Contact tracing gives instructions for self-quarantine and monitoring for symptoms. It also offers the infected person support and referrals to testing, clinical services and other essential support services are provided, as indicated.
For contact tracing to be most effective, it should be carried out as soon after diagnosis as possible. If you have tested positive for COVID-19, you will likely be contacted quickly by a public health professional to initiate contact tracing.
It is important to remember, though, that not being contacted for contact tracing does not mean you did not test positive or that you cannot transmit COVID-19. Proper precautions, such as social distancing, regular handwashing and wearing a mask, should still be taken.

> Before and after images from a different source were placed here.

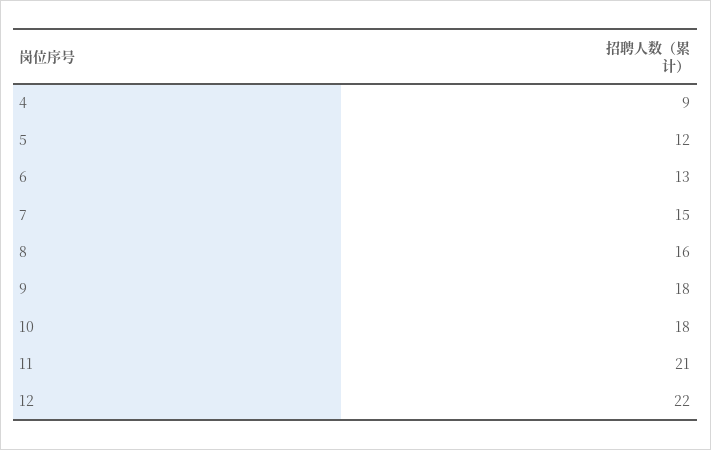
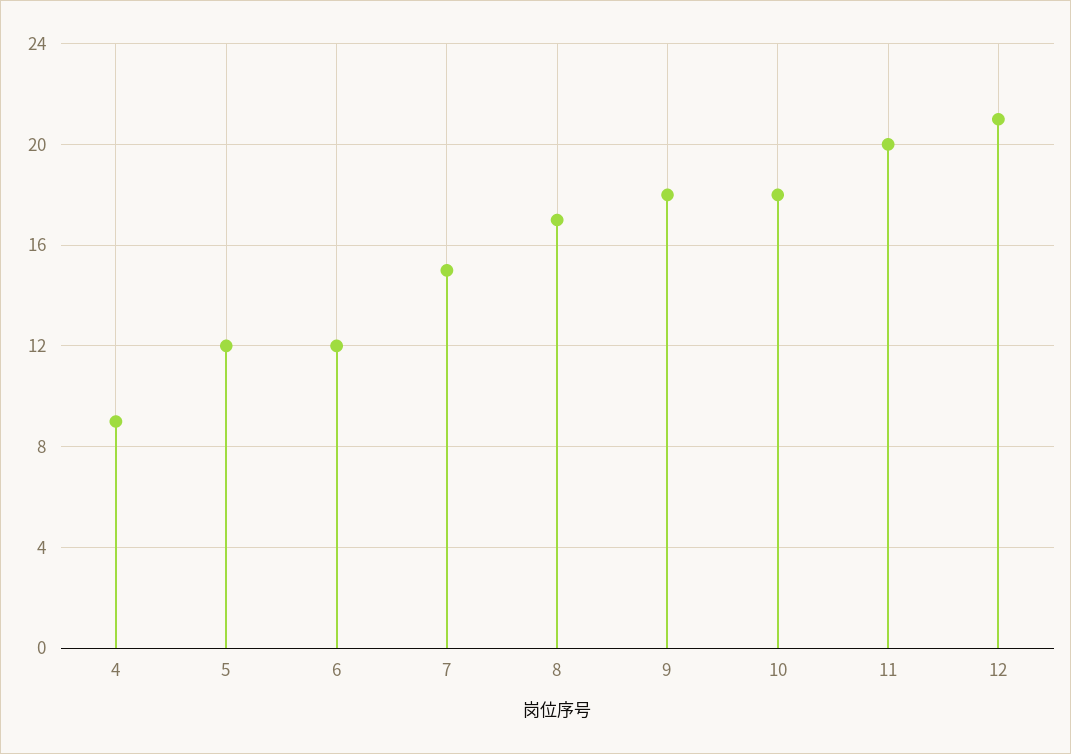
6: 13 -> 12
8: 16 -> 17
11: 21 -> 20
12: 22 -> 21

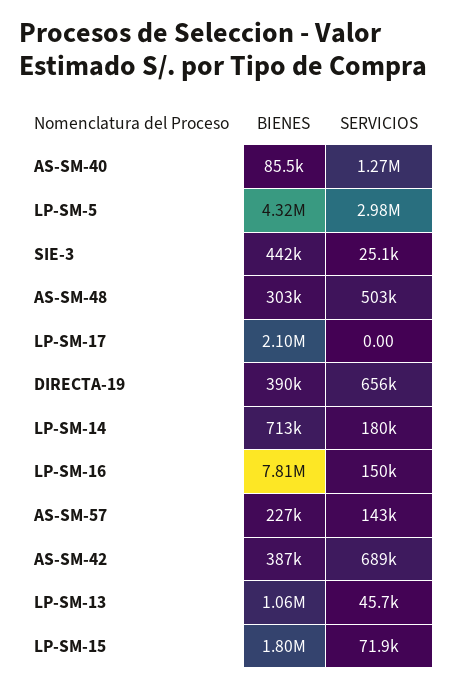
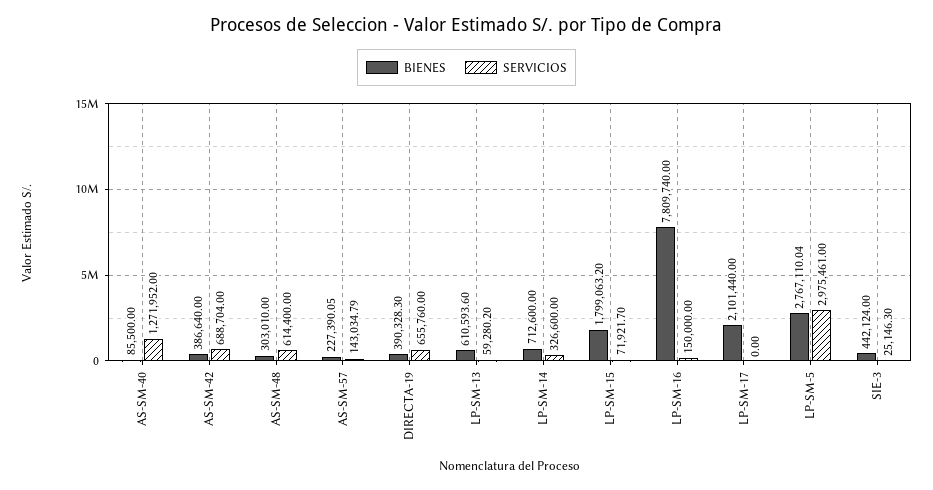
BIENES, LP-SM-5: 4320000 -> 2767110.04
SERVICIOS, AS-SM-48: 503000 -> 614400
SERVICIOS, LP-SM-14: 180000 -> 326600
BIENES, LP-SM-13: 1060000 -> 610593.6
SERVICIOS, LP-SM-13: 45700 -> 59280.2

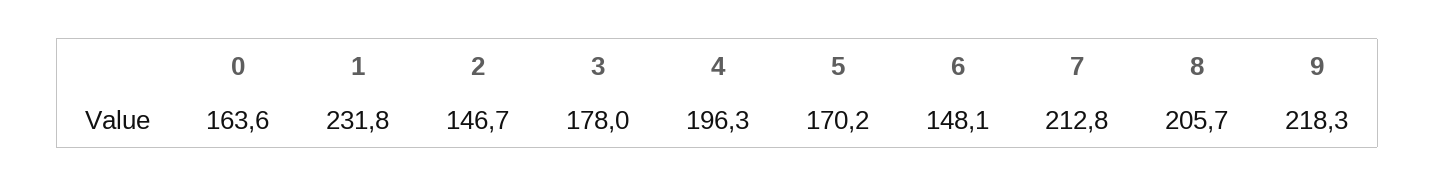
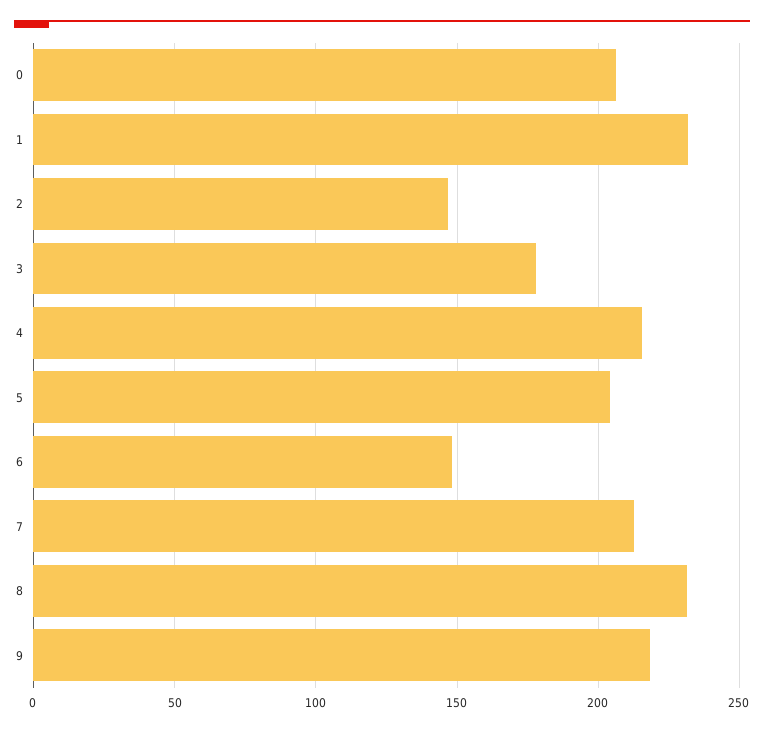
0: 163.6 -> 205
4: 196.3 -> 215
5: 170.2 -> 205
8: 205.7 -> 230

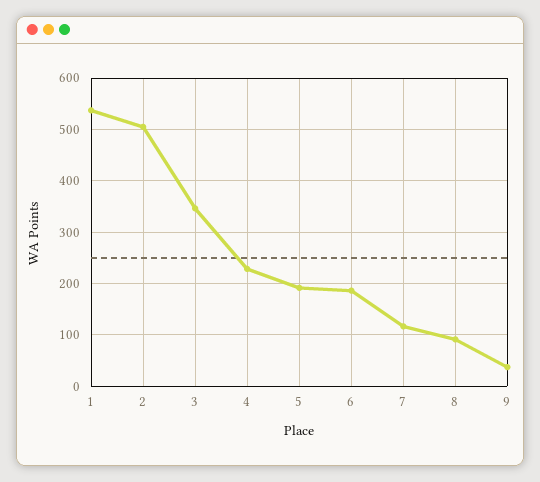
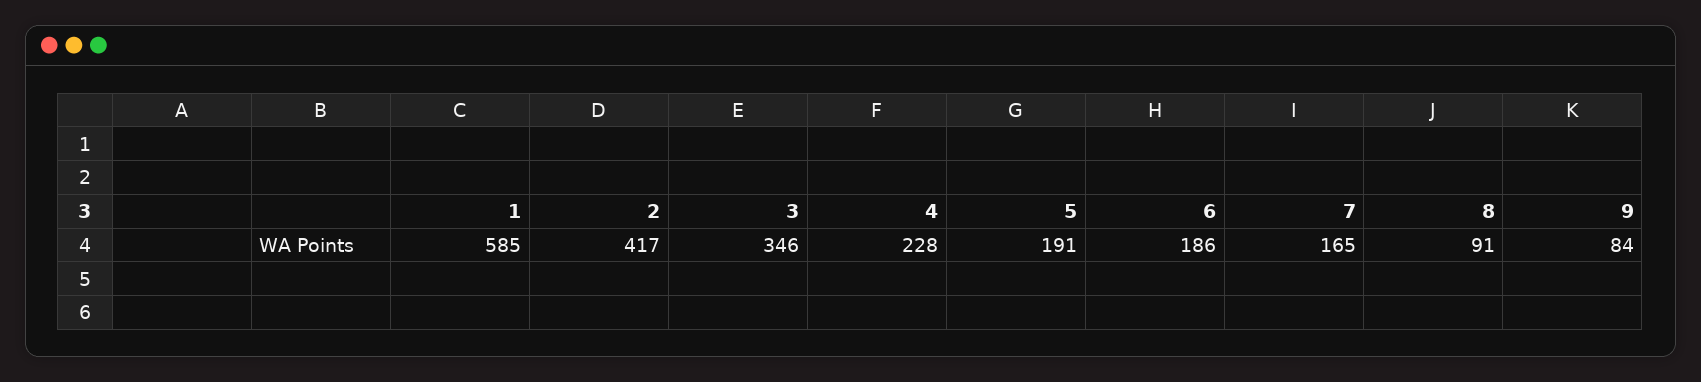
1: 540 -> 585
2: 500 -> 417
7: 120 -> 165
9: 40 -> 84

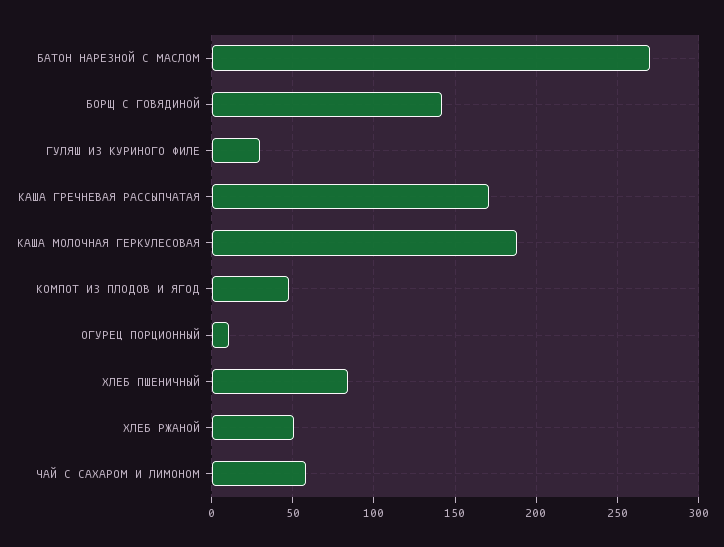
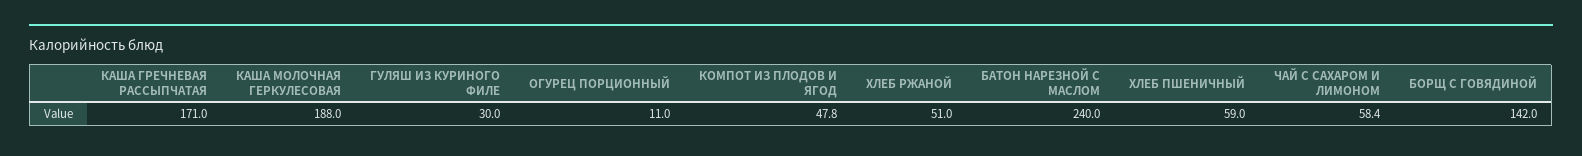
БАТОН НАРЕЗНОЙ С МАСЛОМ: 270 -> 240
ХЛЕБ ПШЕНИЧНЫЙ: 85 -> 59

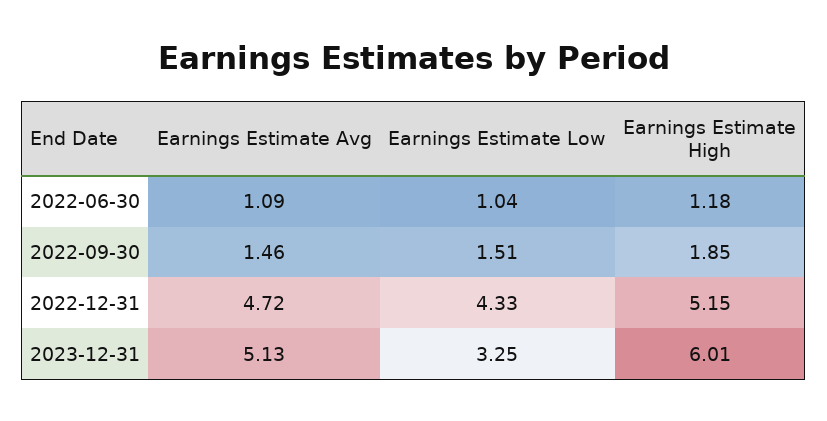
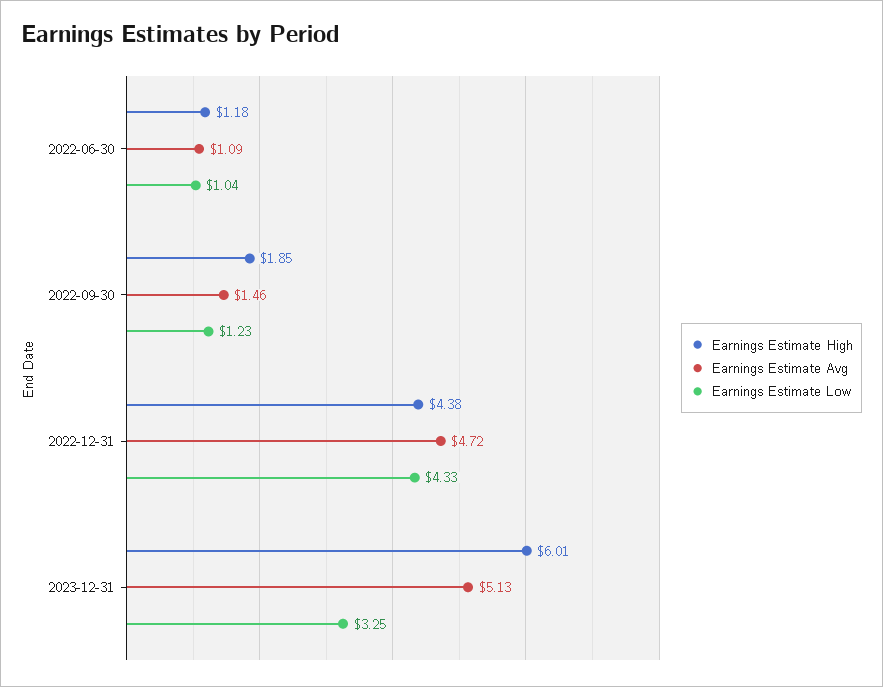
Earnings Estimate Low, 2022-09-30: 1.51 -> 1.23
Earnings Estimate High, 2022-12-31: 5.15 -> 4.38

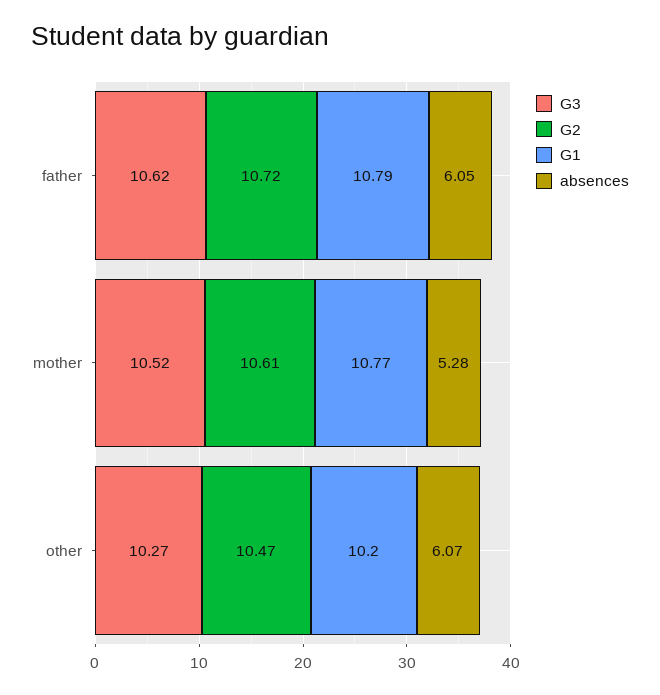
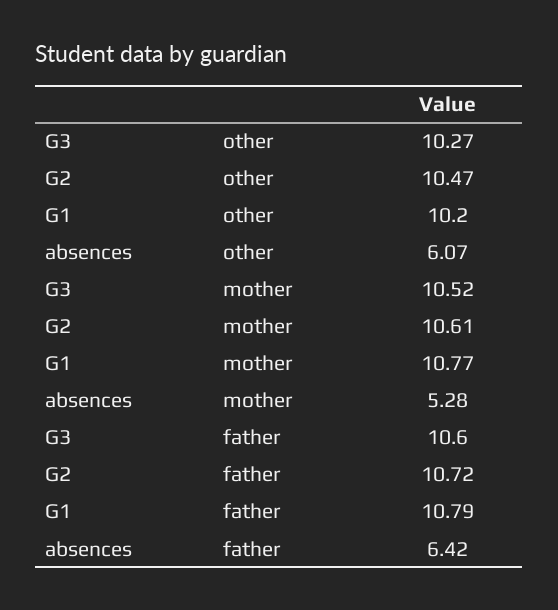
G3, father: 10.62 -> 10.6
absences, father: 6.05 -> 6.42

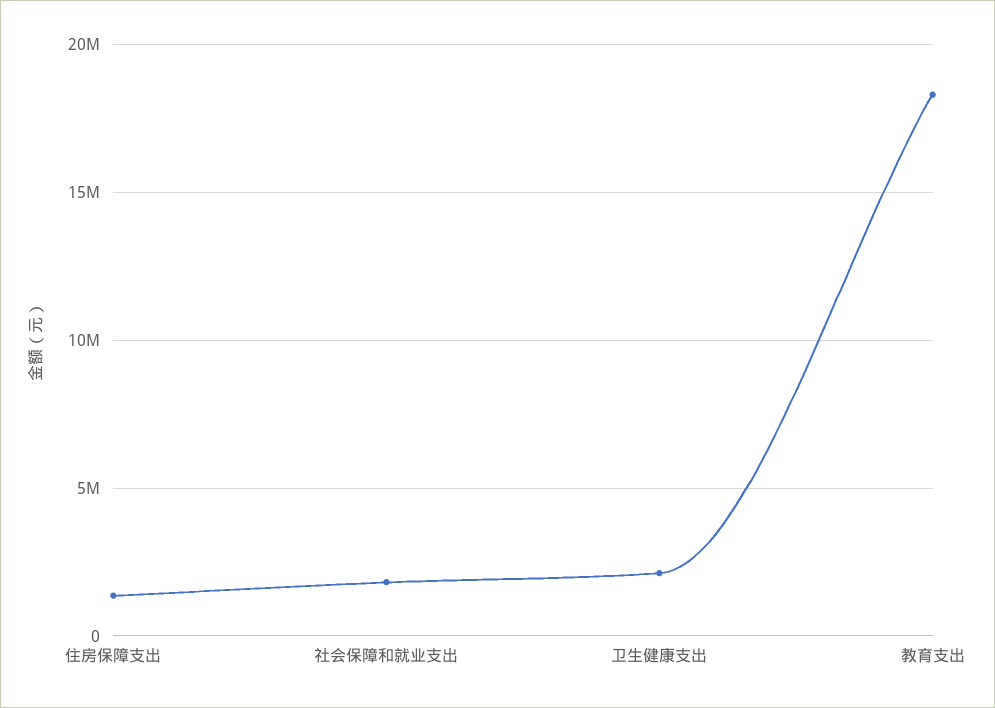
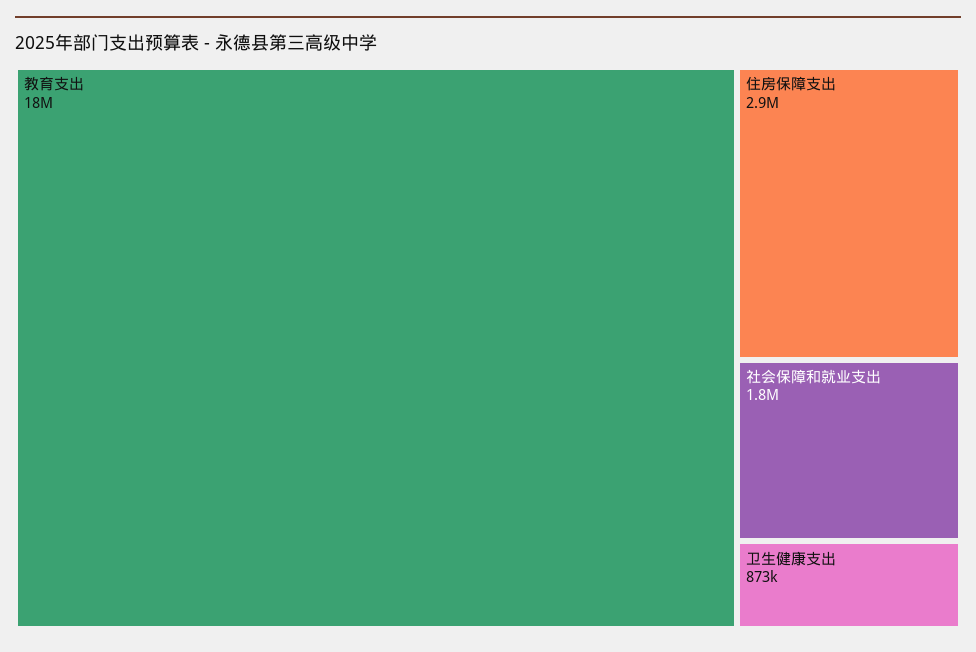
住房保障支出: 1500000 -> 2900000
卫生健康支出: 2000000 -> 873000

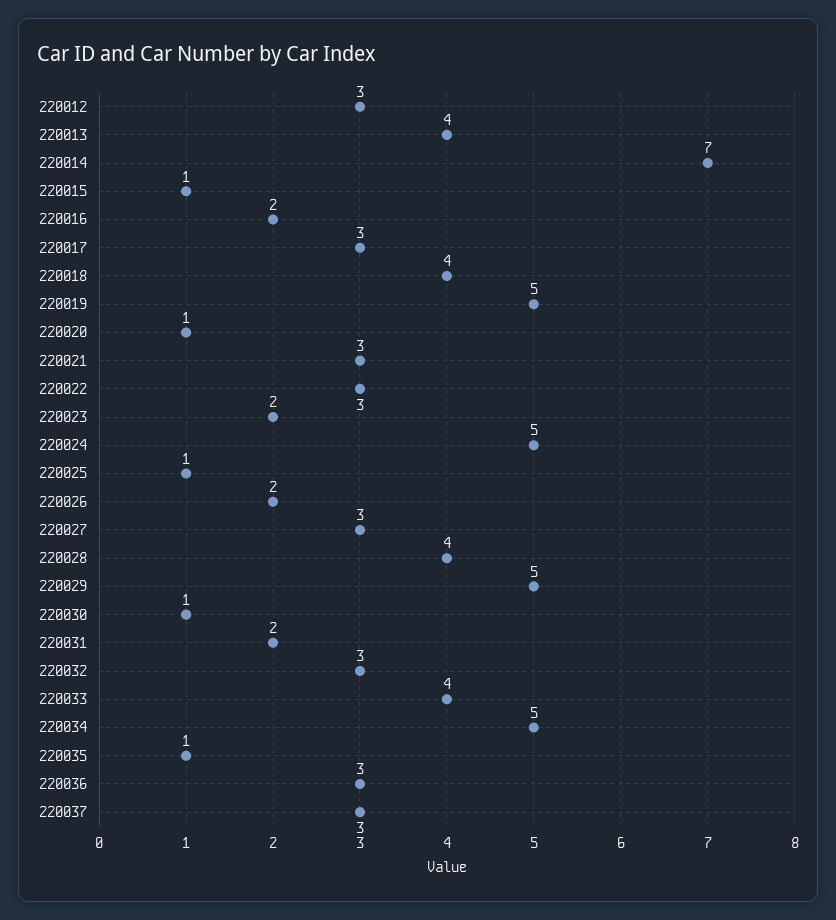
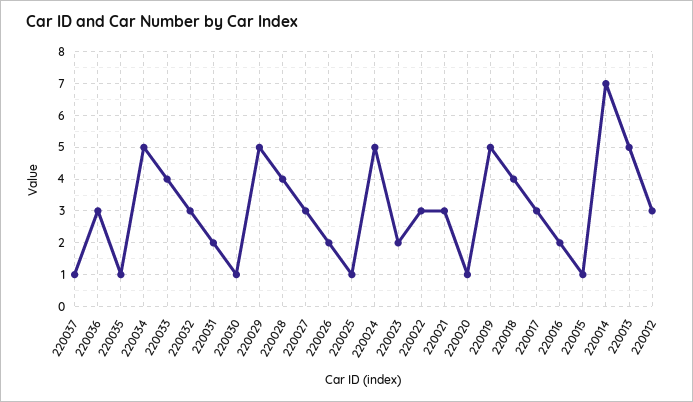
220013: 4 -> 5
220037: 3 -> 1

“Preventing and controlling COVID-19 in communities across Florida requires strong collaboration between the DOH and the many partners involved, directly or indirectly, with impacting public health outcomes,” said Kevin Walter of the Florida Department of Health. “Contact tracing centers around community engagement through the provision of education and communication to increase public awareness of how to protect individuals and their communities, as well as providing awareness of how to stop disease transmission. Contact tracing activities should be inclusive of all populations and available to all communities.”
Contact tracing can be broken down into five vital steps. Step one is case identification, prioritization and surveillance triage. Step two is case investigation. Step three is contact elicitation. Step four is contact notification. Step five is contact monitoring.
“There may be instances when COVID-19 patients have difficulty recalling close contacts or they are unavailable for inquiry,” Walter said. “Social network information, setting-based investigations and proxy interview methods will be needed to supplement the contact list. In lieu of the ability to speak to the patient, details to inform case investigation and contact tracing may be gleaned from healthcare providers or legal proxies as available.”